Marriage and the Husband-Wife Relationship/Intimacy Issues
Me and my husband have been married for 5 years. I am 30 and he is 31. Since the beginning of our marriage my husband has had a problem controlling masturbation. I am a muslim woman and believe that a husband should satisfy his sexual desires with his wife only. I am not even averse to giving him a handjob but I want him to be intimate with me and not relieve his desires alone. Still I wouldn't have made such a big deal out of it if he could have kept it to rare occasions. But he does it very frequently, sometimes a few times every day. His body has also started to show signs of this abuse. When the day comes when we have sex he can't last for more than a minute inside me. I am barely beginning to get aroused when he ejaculates.
I have taken him to sex experts who treat this problem and nothing has worked. One doctor even suggested him taking drugs to reduce his desire but I don't want that. I want him to focus his desires on me. I have also tried to desensitization him by placing a ban on porn and regulating the kind of magazines or books he reads to prevent him getting aroused from anything other than me. But it hasn't worked so far. When I confront my husband about it he is apologetic and sometimes says that he wishes there was a chastity belt for men so he could physically restrain himself from masturbating. I am at my wit's end. I don't know what to do. I love him very much and want us to have a happy and fulfilling sex life. Please help me find some way out.
Masturbation is almost natural or second nature to men. I personally do not care for it, when my husband does it, which for him isn't all that often. Thank goodness! Anyway, from what you described about him, and him ejaculating too quickly during the act of sexual intimacy, sounds like he has a premature ejaculation problem. If that is the case then he would need a proper diagnosis by a medical doctor. There might be some things he can do to prolong it so that you may get satisfaction. This is sensitive subject with most men. So try to be sensitive to him, he's probably very embarrassed to even talk about it.

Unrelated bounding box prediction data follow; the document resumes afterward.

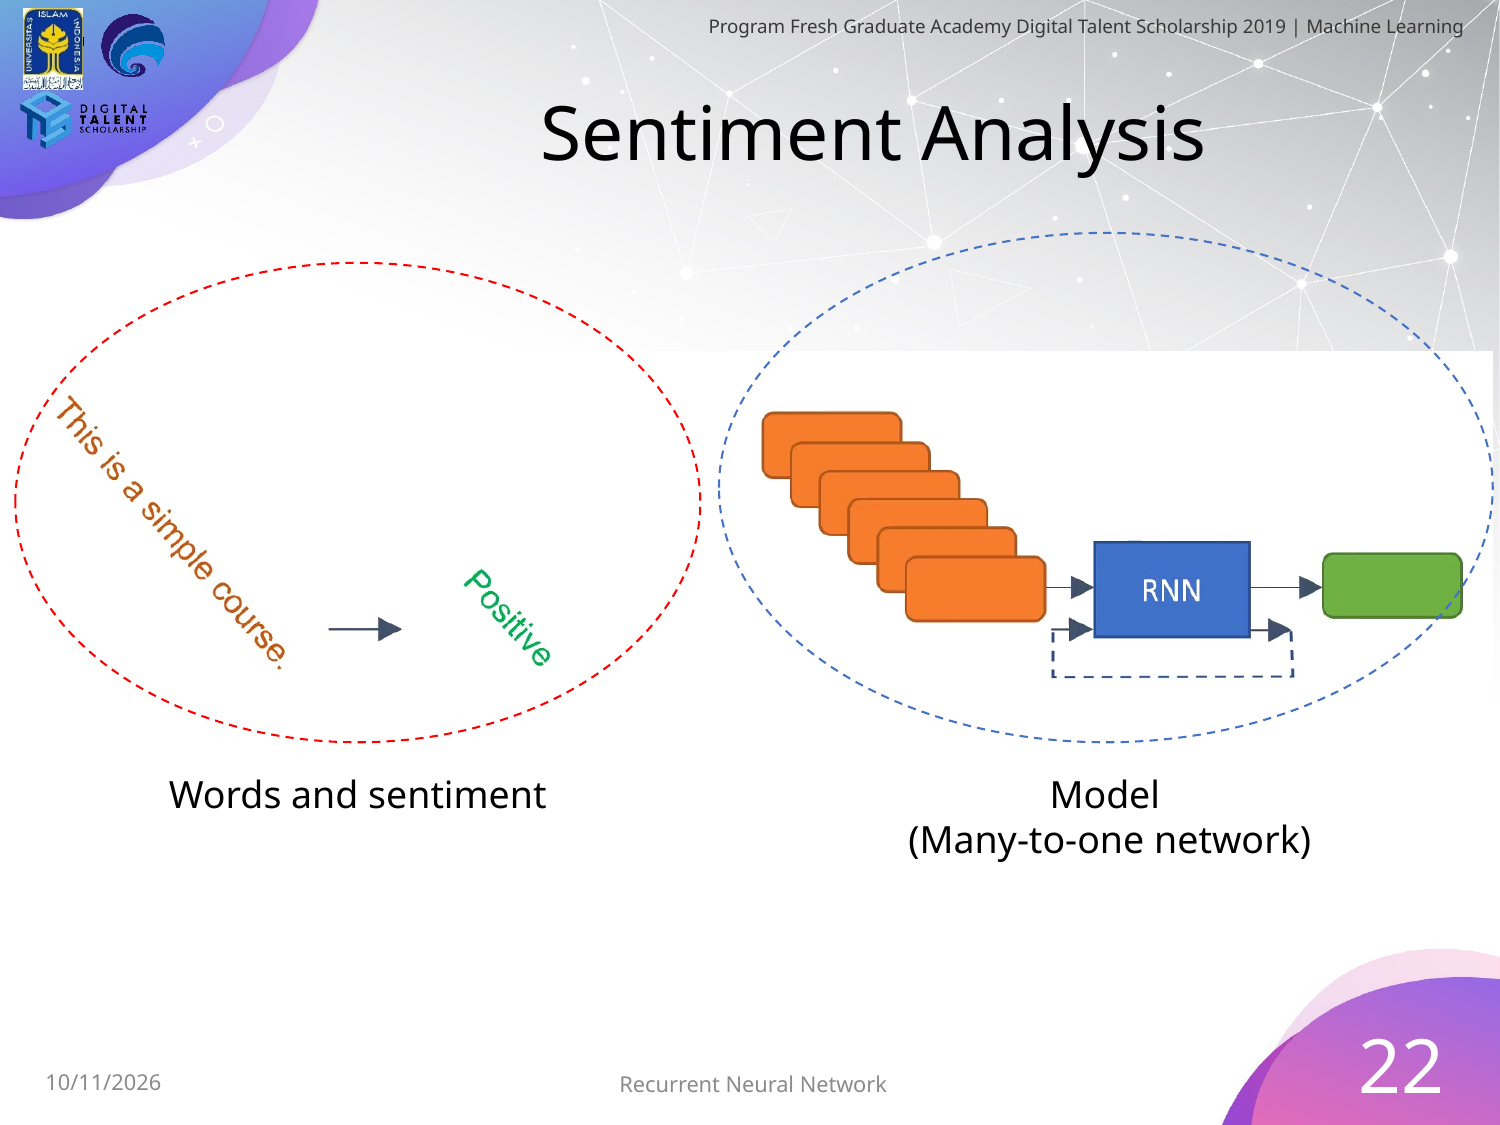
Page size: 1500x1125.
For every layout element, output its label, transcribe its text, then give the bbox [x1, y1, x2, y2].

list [15, 351, 1493, 765]
text_box Model (Many-to-one network) [891, 765, 1328, 869]
slide_number 22 [1327, 1025, 1477, 1115]
picture [0, 0, 1500, 1125]
text_box Words and sentiment [131, 765, 584, 824]
title Sentiment Analysis [271, 66, 1477, 207]
text_box [777, 231, 1433, 351]
text_box [90, 261, 624, 351]
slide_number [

I know that you don't like his masturbating for personal reasons and that's okay. Ask him if there is anything you can do to help him with this sensitive and sometimes embarrassing subject. If it pleases him to masturbate a few times a week, then let him, but ask that it not be done around you rather in private because he knows how you feel about it. Also, that you don't want him to be become obsessed with it either. Perhaps by at least discussing this topic together, you can come to a compromise that will work for both of you.
I realize that you're totally against this, but in marriage sometimes we do things for our spouses out of love and sacrifice. Talk to him again and hopefully you both can figure out what your best options are for both of you. I hope this helps you some.